Phase 3 Study: Apremilast Shows Efficacy in Mild-to-Moderate Plaque Psoriasis


Apremilast (Otezla, Amgen) significantly improved psoriasis symptoms compared with a placebo in adults with mild-to-moderate disease.


Apremilast (Otezla, Amgen) significantly improved psoriasis symptoms compared with a placebo in adults with mild-to-moderate disease, according to top-line results from a phase 3 clinical trial.

Apremilast is an oral small-molecule inhibitor of phosphodiesterase 4 specific for cyclic adenosine monophosphate. It is currently FDA-approved for the treatment of adult patients with moderate-to-severe plaque psoriasis who are candidates for phototherapy or systemic therapy, adult patients with active psoriatic arthritis, and adults with oral ulcers associated with Behçet’s Disease.

The phase 3 ADVANCE study is a multicenter, randomized, placebo-controlled, double-blind trial that assessed the efficacy and safety of apremilast in adults with mild-to-moderate plaque psoriasis. A total of 595 patients were included and randomized to receive either oral apremilast 30 mg twice daily or placebo for the first 16 weeks, and all patients received treatment with apremilast during an open-label extension phase through week 32.

Treatment with apremilast 30 mg twice daily resulted in a statistically significant improvement, compared with placebo, in the primary endpoint of the static Physician’s Global Assessment (sPGA) response (defined as an sPGA score of clear (0) or almost clear (1) with at least a 2-point reduction from baseline) at week 16.

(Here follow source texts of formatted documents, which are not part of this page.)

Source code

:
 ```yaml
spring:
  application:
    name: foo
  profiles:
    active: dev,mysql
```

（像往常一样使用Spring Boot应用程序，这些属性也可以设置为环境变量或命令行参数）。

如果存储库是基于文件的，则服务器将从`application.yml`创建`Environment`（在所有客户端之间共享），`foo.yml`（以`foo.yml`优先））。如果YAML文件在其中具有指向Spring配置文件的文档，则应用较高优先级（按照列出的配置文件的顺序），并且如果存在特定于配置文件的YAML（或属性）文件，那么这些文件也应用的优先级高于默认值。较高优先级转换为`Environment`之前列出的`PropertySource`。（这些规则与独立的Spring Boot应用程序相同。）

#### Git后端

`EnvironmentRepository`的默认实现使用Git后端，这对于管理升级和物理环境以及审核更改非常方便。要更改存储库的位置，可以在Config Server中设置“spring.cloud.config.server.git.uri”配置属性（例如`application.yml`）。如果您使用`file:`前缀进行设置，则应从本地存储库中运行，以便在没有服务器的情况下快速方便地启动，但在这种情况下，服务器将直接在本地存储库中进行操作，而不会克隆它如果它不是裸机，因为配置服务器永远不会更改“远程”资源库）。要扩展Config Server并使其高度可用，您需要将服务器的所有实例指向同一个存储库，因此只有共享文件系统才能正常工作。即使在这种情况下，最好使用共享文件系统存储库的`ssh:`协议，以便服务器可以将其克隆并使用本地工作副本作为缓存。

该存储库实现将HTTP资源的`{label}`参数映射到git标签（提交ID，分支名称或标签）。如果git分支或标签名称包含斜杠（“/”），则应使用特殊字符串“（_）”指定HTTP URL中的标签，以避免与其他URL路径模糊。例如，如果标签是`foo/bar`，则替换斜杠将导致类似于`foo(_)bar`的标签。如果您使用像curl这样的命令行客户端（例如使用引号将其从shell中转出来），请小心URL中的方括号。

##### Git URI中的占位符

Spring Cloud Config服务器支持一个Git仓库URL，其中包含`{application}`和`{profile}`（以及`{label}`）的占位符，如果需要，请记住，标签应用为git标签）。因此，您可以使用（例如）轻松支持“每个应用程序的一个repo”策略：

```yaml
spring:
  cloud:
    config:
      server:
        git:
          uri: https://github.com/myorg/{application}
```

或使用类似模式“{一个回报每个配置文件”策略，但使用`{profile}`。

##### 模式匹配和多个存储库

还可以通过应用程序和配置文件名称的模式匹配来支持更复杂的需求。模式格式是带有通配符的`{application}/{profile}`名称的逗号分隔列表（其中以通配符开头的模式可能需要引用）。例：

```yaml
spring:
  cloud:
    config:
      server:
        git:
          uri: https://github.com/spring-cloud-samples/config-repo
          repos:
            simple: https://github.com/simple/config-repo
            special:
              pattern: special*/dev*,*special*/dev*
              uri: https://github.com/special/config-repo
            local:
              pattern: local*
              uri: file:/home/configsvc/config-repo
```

The study also met its secondary endpoints of achieving at least 75% improvement from baseline in the percent of affected body surface area (BSA); change in BSA total score from baseline; and change in Psoriasis Area and Severity Index (PASI) total score from baseline were each also statistically significant for the treatment effect of apremilast compared with placebo.

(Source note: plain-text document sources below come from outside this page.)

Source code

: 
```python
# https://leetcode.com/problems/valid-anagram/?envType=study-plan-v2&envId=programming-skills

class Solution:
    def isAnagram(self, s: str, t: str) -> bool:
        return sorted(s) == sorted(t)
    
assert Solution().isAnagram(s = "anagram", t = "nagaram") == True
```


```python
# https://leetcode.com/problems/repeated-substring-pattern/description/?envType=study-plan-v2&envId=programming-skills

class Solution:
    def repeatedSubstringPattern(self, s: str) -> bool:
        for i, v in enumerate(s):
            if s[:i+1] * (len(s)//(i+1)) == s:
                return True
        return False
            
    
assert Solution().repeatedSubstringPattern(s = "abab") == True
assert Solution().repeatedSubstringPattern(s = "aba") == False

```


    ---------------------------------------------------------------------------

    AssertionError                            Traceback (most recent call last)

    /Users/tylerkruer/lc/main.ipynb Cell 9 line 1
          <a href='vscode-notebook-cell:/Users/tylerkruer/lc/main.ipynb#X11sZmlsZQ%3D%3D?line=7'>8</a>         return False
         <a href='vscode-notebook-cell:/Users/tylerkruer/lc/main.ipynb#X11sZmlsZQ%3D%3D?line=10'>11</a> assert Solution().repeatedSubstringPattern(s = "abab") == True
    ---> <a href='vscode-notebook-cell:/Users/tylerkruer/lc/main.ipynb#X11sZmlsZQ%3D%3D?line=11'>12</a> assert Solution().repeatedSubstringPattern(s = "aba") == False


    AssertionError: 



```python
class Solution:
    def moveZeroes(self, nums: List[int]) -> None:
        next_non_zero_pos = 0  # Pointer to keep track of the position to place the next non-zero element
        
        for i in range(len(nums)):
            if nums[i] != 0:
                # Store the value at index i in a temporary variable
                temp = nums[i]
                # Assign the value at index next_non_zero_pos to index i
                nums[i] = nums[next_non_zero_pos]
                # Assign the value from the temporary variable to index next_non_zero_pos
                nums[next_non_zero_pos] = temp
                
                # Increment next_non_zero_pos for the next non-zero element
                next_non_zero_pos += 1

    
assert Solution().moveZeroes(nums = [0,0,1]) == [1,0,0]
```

“Many patients with mild-to-moderate plaque psoriasis who use topical therapies still have challenges managing their psoriasis,” David M. Reese, MD, executive vice president of Research and Development at Amgen, said in a statement. “We look forward to discussions with the FDA about the potential to bring Otezla, which has already been prescribed to hundreds of thousands of patients with moderate-to-severe psoriasis, to more patients who may need additional therapeutic options.”

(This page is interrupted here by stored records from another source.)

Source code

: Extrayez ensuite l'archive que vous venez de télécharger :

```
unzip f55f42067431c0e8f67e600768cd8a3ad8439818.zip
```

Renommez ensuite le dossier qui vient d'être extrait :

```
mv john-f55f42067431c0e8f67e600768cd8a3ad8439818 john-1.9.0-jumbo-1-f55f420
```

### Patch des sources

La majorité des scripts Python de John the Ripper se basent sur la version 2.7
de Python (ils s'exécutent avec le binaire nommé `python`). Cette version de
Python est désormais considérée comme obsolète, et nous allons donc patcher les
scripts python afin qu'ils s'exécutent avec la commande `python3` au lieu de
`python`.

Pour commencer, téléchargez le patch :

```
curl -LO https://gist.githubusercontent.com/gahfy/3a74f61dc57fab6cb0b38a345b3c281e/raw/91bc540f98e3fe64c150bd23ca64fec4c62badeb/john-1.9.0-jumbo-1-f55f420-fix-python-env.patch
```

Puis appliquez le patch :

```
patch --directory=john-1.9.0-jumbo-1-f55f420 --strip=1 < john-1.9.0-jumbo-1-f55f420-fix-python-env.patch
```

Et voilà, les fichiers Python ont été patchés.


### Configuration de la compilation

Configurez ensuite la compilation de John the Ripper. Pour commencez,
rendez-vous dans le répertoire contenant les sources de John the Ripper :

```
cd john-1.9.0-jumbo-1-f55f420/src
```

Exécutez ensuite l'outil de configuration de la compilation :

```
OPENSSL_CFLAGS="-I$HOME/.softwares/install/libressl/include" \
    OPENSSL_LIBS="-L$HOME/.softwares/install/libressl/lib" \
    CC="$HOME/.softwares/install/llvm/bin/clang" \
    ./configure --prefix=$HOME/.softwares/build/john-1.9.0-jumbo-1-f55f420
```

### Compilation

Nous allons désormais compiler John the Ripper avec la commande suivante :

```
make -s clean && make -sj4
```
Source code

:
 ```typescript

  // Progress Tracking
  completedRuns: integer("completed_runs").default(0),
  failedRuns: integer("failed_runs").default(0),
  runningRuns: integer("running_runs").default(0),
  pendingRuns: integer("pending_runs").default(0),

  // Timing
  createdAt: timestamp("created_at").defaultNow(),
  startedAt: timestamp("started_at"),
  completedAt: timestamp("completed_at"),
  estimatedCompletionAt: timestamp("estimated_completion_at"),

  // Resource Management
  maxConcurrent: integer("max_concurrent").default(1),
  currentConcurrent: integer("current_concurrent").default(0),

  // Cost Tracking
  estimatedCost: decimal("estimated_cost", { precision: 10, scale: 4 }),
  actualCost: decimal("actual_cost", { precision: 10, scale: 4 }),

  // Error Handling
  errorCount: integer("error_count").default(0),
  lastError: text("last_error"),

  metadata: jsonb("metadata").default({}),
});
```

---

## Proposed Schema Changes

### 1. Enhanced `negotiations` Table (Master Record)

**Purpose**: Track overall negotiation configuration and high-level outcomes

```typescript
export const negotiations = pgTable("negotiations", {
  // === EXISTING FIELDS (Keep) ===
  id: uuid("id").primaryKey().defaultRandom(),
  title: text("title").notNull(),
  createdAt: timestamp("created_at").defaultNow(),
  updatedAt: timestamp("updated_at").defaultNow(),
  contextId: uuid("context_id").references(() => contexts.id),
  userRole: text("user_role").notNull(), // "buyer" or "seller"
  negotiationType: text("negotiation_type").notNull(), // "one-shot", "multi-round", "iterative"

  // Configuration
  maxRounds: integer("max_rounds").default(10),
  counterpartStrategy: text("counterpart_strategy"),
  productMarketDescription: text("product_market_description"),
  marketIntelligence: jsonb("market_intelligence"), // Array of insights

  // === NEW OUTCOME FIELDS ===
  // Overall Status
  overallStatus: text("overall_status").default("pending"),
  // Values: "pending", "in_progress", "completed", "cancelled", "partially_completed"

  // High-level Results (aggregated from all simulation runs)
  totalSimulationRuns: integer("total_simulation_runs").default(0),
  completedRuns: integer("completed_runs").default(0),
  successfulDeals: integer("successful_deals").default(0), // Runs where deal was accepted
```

The adverse events (AEs) observed in the study were consistent with the known safety profile of apremilast. The most commonly reported AEs that occurred in at least 5% of patients in either treatment group were diarrhea, headache, nausea, nasopharyngitis, and upper respiratory tract infection.

Data will be submitted to the FDA for inclusion in apremilast's prescribing information, Amgen said. 


1. Amgen Announces Positive Top-Line Results From Otezla® (apremilast) Phase 3 ADVANCE Study In Mild-To-Moderate Plaque Psoriasis. News Release. Amgen; May 6, 2020. Accessed May 8, 2020.